“The Flush”. If you are not in the dairy industry, it’s a phrase that conjures up the face of an embarrassed young girl. For me, hopelessly engrossed in a new business that’s rooted in traditional dairy, its living proof that our cows and goats do in fact eat grass.
In early June and September our plant is full. Totally full. That means we have lines of trucks waiting to unload, staff that hover over our processing facility making constant adjustments to maximize our throughput, a drier that’s running 24/7, and people who have worked 7 days a week for several weeks. In February, we were nowhere close to full. Wiser people who have been around a while said, just wait until June. I thought that meant we would see a bit more whey from each of our plants. I had no idea how much more whey we could get…
And it’s not just more whey, it’s different whey. Some of our cheese plants only make certain types of cheese in the spring. That’s because their cows and goats and sheep are eating loads of fresh grass in the spring, and fresh grass has different components in it than mature grass or late season grass. To a cheese maker, different components mean different flavors in their cheese. Old time cheese makers tell me that the differences can be so pronounced that they change their starter cultures in the spring to enhance the natural flavors and ward off the bitterness that can occur in cheese made from spring milk.

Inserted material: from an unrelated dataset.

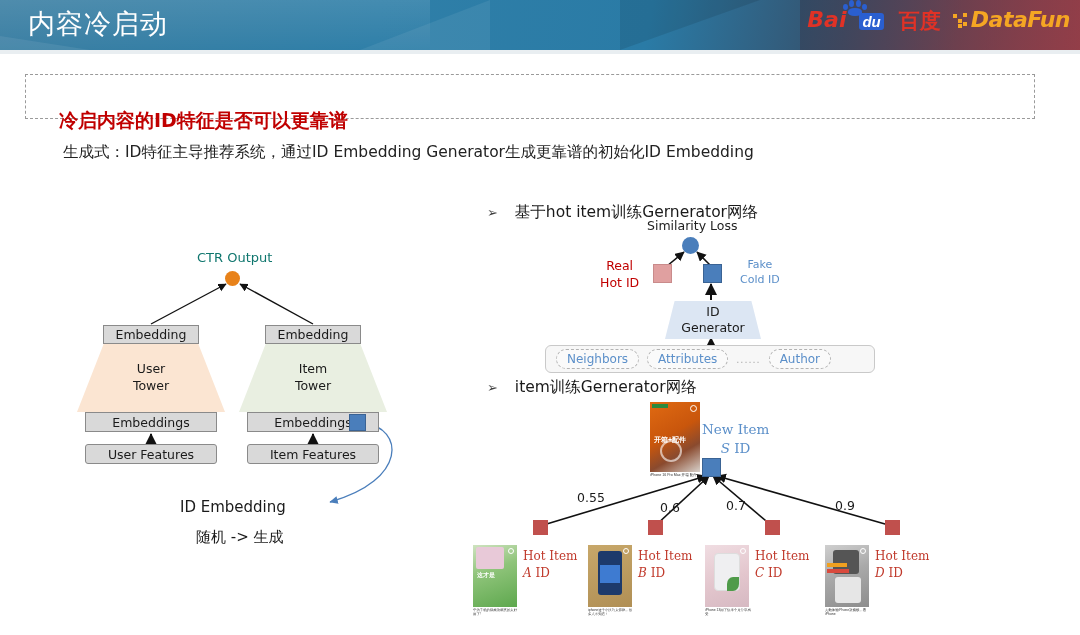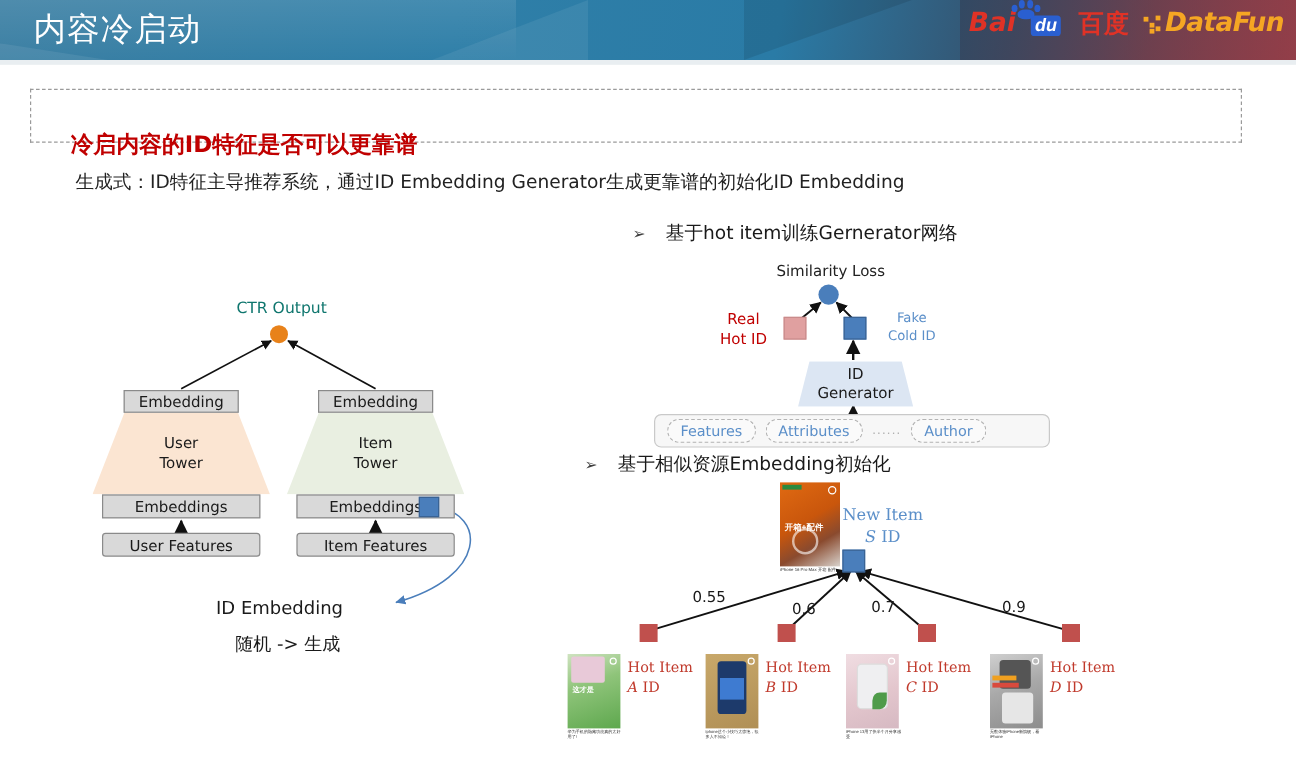"➢ 基于hot item训练Gernerator网络" .b1 { margin-left: 40px -> none; top: 4px -> 22px }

This is in stark contrast to confinement systems where cows are fed the same rations day in and day out all year. No variation in feed means no variation in production volume, less variation in flavor, and no need to change cultures or make a different kind of cheese. Great if what you want to do is produce the same cheese day in and day out; not good if you want distinctive flavors, believe that cows should be allowed to exercise their natural behavior and graze, and are interested in having dairy products with all of their constituent health benefits.
This is all possible because the amazing stomachs of cows change when they graze. Their guts become huge as the villai expand to break down the grass, so much so that they can look a bit like a cow in one of those 18th century Dutch paintings with tiny legs and a huge girth. When their guts digest the grass, they extract nutrients, which end up as biochemical components in the milk and the products made from the milk. The most commonly understood difference between grass fed milk and silage fed milk is the CLA level. CLAs are a fatty acid that has been shown to have health benefits for people. Less well understood are a huge range of trace vitamins and minerals that come from the soil, feed the grass, and are consumed by grazing animals. I just read an amazing book called, “ Soil, Grass, Cancer” that was written in the 1950’s by a French Veterinarian. In it he discussed the scientific evidence that existed at the time of how depleted soil produced depleted grass which grazing animals then converted into nutrient deficient tissue and milk that was in turn eaten by humans. The author then went on to cite studies that linked a nutrient deficient diet to cancer. Not calorie deficient but nutrient deficient in trace minerals like copper.
What I found most concerning about that book was it was written in the 1950’s in France, a time that predates a lot of the worst modern agricultural practices and place that has banned GMOs and still practices relatively traditional farming and values its local and regional food culture. If the data from the 1950’s showed enough soil nutrient depletion to cause problems for both grazing animals and humans, imagine what we are exposing ourselves to when we eat food produced on severely depleted soils in an industrial food system.
For good reason, people often ask me if our whey is grass fed. Then they ask if we’ve tested for CLA’s. What I tell people is that the CLA’s, as fatty acids, follow the cheese not the whey. Which means that testing our whey for CLA’s will not help us understand whether our cows eat grass. Beyond there, the component differences are small, but as the book convincingly demonstrates, even small differences in trace elements can make a huge difference. In our goat whey, for example, the ratio of alpha to beta lactalbumen changes throughout the lactation. I bet if we tested our cow whey across the season, we would find similar but less consistent variations. Goats are milked seasonally in this part of the country so they are all hitting their lactation at a similar time and are therefore all in the same stage of their lactation together. Cows have a longer lactation and milk all year round, so they don’t tend to be as close in their lactation stages unless it is a seasonal dairy.
So it turns out that, even in this world of high tech scientific analysis, the best way for us to tell that our whey comes from animals on pasture is still The Flush: the fact that we have them in Spring and in Fall, the fact that our components vary from month to month, and the fact that we have trucks lined up in June and not in February. That and driving through the countryside tonight and watching cows literally lope down a grassy field just for the fun of it on an early fall evening.